A table that summarizes data:  Has categories and frequencies:  Examples, Exercises 5, 6, 7, 8

 

Class

Frequency

Lower class limit

Upper class limit

 

90

100

10

80

89

20

70

79

40

60

69

22

0

59

18

 

 

            If categories are numerical, there are

                        Class limits (lower and upper)

                        Class boundaries  -0.5, 59.5, 69.5, 79.5, 89.5, 100.5

                        Class midpoints ("class marks")  29.5, 64.5, 74.5, 84.5, 95

                        Class width  60, 10, 10, 10, 11

 

            A good freq dist:  Classes will be consistent, and the result will be readable

            (Which of these principles are violated by the distribution above?)

                        consistency:  same class width for every class

                        readability:  "round numbers" for lower ( usually) or upper class limits

                        no ambiguity as to where a particular data item belongs

                                    (no overlap between classes)

                        No “open” classes (e.g. “59 and below”)

                        5 - 20 classes (7 - 10 best for most purposes)   Formula pg 48

                       

            Relative freq dist (% = class freq / total of all frequencies).  Example, Table 2-3

            Cumulative freq dist.  Example, Table 2-4

            Normal dist (bell-shaped).  Example, Table 2-5

           

 

2.3  Histograms

 

A histogram summarizes data in a frequency distribution

            Classes are numerical, and are on the horizontal scale

            Frequencies are on the vertical scale

Histogram is a specific kind of bar chart

            Bars are of equal width

            There are no gaps between the bars

            The boundaries between the bars are located at the class boundaries

            How can you lavel the horizontal axis?

 

The main point about histograms:  We can use histograms to examine the shape of the data
Normal distribution is bell shaped

 

Also (not in text at this point):  For a relative frequency histogram (e.g.
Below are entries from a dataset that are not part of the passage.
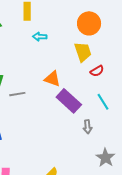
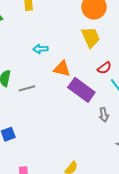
cyan arrow: (40, 37) -> (41, 49), moved
red semicircle: (97, 71) -> (104, 68), moved

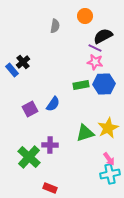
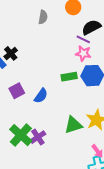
purple square: (30, 109) -> (17, 91), moved
purple cross: (50, 145) -> (38, 137), turned -35
green cross: (29, 157) -> (21, 135), moved

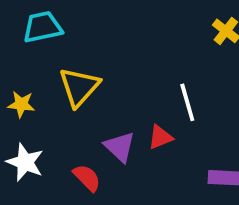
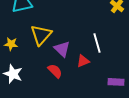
purple triangle: (120, 147) -> (62, 49), moved
red semicircle: (87, 178) -> (55, 71), moved

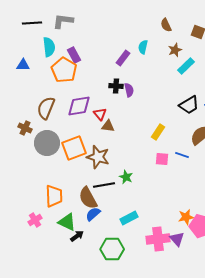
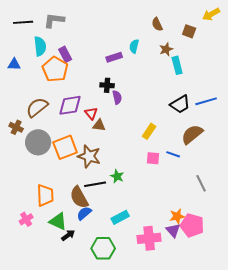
purple rectangle: (123, 58) -> (114, 57), turned 35
cyan rectangle: (186, 66) -> (177, 65), turned -60
purple semicircle: (129, 90) -> (117, 97), moved
brown semicircle: (46, 108) -> (37, 107), turned 30
purple triangle: (177, 239) -> (173, 230), moved

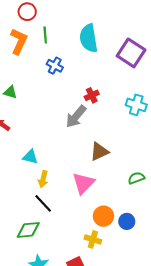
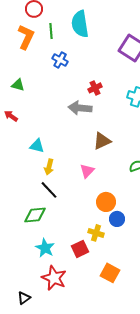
cyan semicircle: (89, 38) -> (80, 24), moved
gray arrow: (76, 117) -> (80, 108), turned 55
pink triangle: (83, 183) -> (87, 171), size x0.7
blue circle: (127, 221) -> (117, 219), moved
yellow cross: (93, 239) -> (96, 233), moved

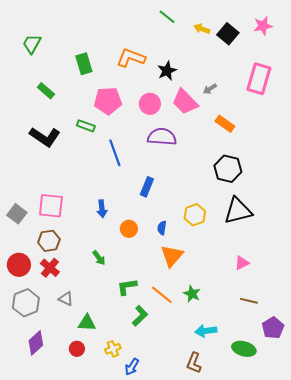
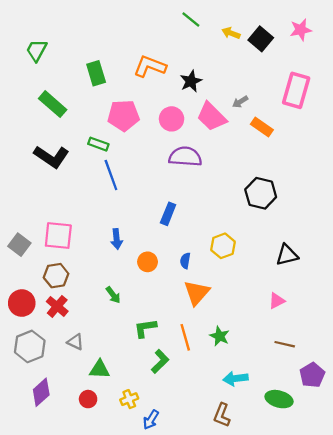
green rectangle: (46, 91) -> (53, 104), size x1.4
orange rectangle: (225, 124) -> (262, 127), moved
blue line: (115, 153) -> (111, 175), moved
black triangle: (238, 211) -> (287, 255), moved, size x0.7
orange line: (162, 295) -> (185, 337), turned 35

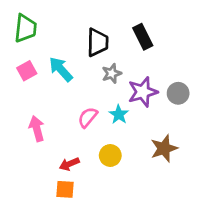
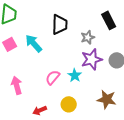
black rectangle: (143, 37) -> (109, 20), moved
gray star: (112, 74) -> (88, 37), moved
brown star: (164, 148) -> (107, 99), turned 30

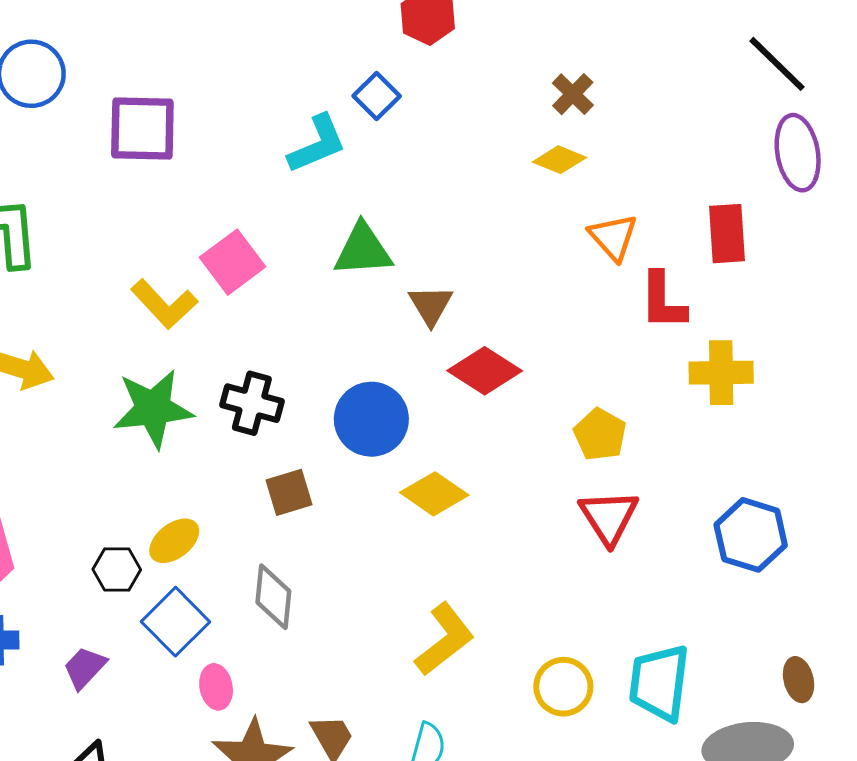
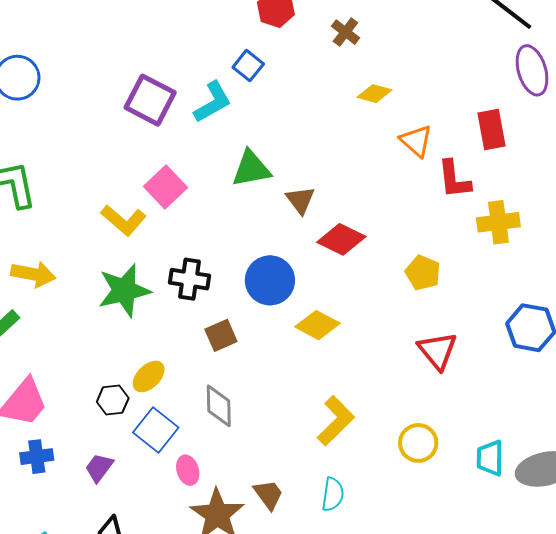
brown cross: (573, 94) -> (345, 32), moved
purple square: (142, 128) -> (150, 100), moved, turned 33
red triangle: (609, 517) -> (437, 351), moved
cyan trapezoid: (659, 683) -> (490, 458), moved, size x0.7

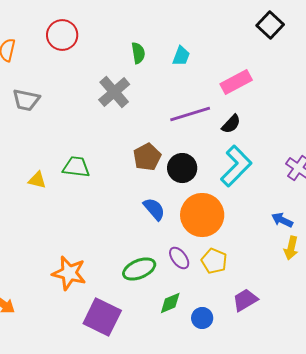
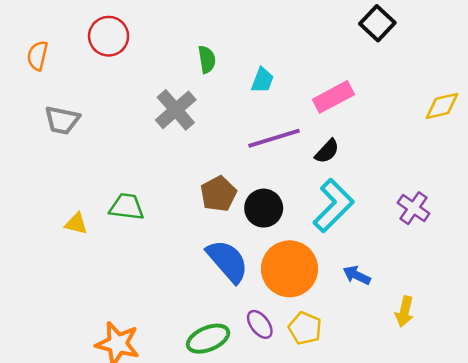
cyan trapezoid: (181, 56) -> (262, 80), moved
blue semicircle: (154, 209) -> (227, 261), size x1.5
blue arrow: (282, 220) -> (357, 275), moved

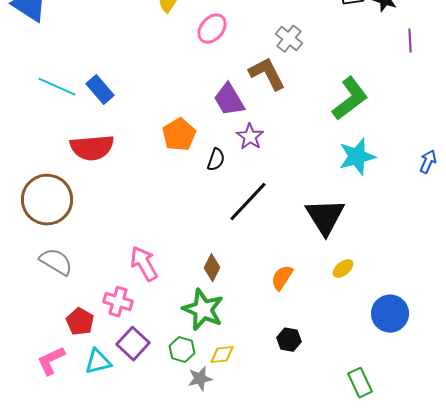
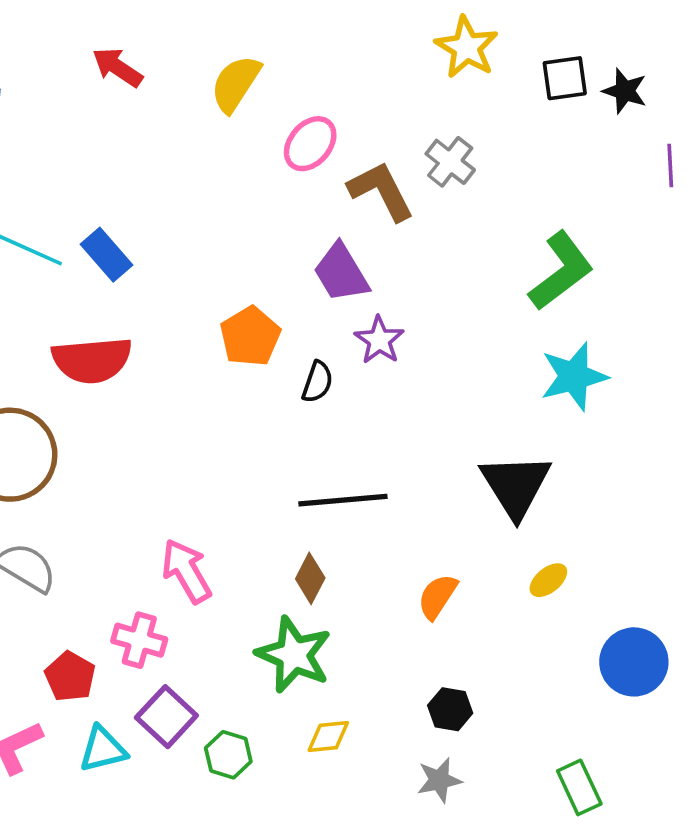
brown L-shape: (267, 74) -> (381, 191), moved
black line: (248, 202) -> (343, 500), moved, turned 42
green hexagon: (182, 350) -> (228, 755), moved
gray star: (200, 379) -> (439, 780), moved

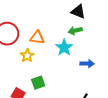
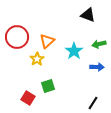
green arrow: (75, 31) -> (99, 44), moved
orange triangle: (37, 38) -> (47, 41), turned -49

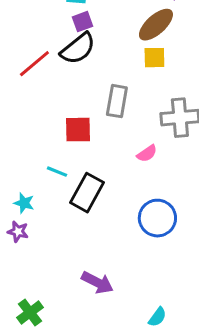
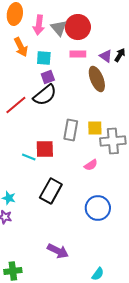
brown ellipse: (156, 25) -> (97, 79), turned -70
yellow square: (154, 58) -> (95, 128), moved
cyan line: (57, 172) -> (29, 157), moved
green cross: (30, 312) -> (13, 271), turned 30

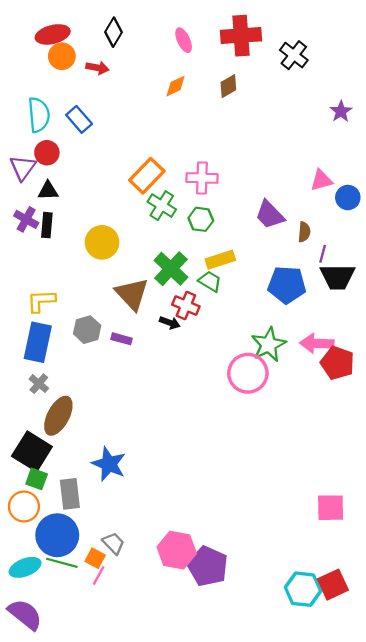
Fig 2-4), the height of each bar gives the probability that a particular data item falls within that bar.  So in Fig 2-4, what is the probability of a pulse rate between 59.5 and 79.5

 

2.4  Statistical Graphics

 

Lots of options are listed, in addition to the histograms in 2-3.  Know what each type is, how to read it, how to construct it

 

Frequency polygon and ogive (Cumulative frequency polygon)

 

Dotplots

 

Stemplots (Often called stem and leaf plots)  Be able to start with raw data, construct a stemplot, turn it into a frequency distribution, and then construct a histogram.

 

Bar graphs

 

Pareto charts:  Categories are qualitative (i.e. names), and bars are in descending order by size (frequency)

 

Pie charts (Angle for each piece is the relative frequency times 360 degrees)  I won’t ask you to construct these by hand – it requires a protractor).

 

Scatterplots (for paired data

 

Time-series graphs

 

2.5  Bad Graphs

 

Two things to watch for:

 

  1. Starting the vertical scale at some point other than 0.  See the figures on page 71
  2. Showing deceptive area or volume pictographs:  the brain confuses the increase in height with the increase in area or volume – and they are not the same.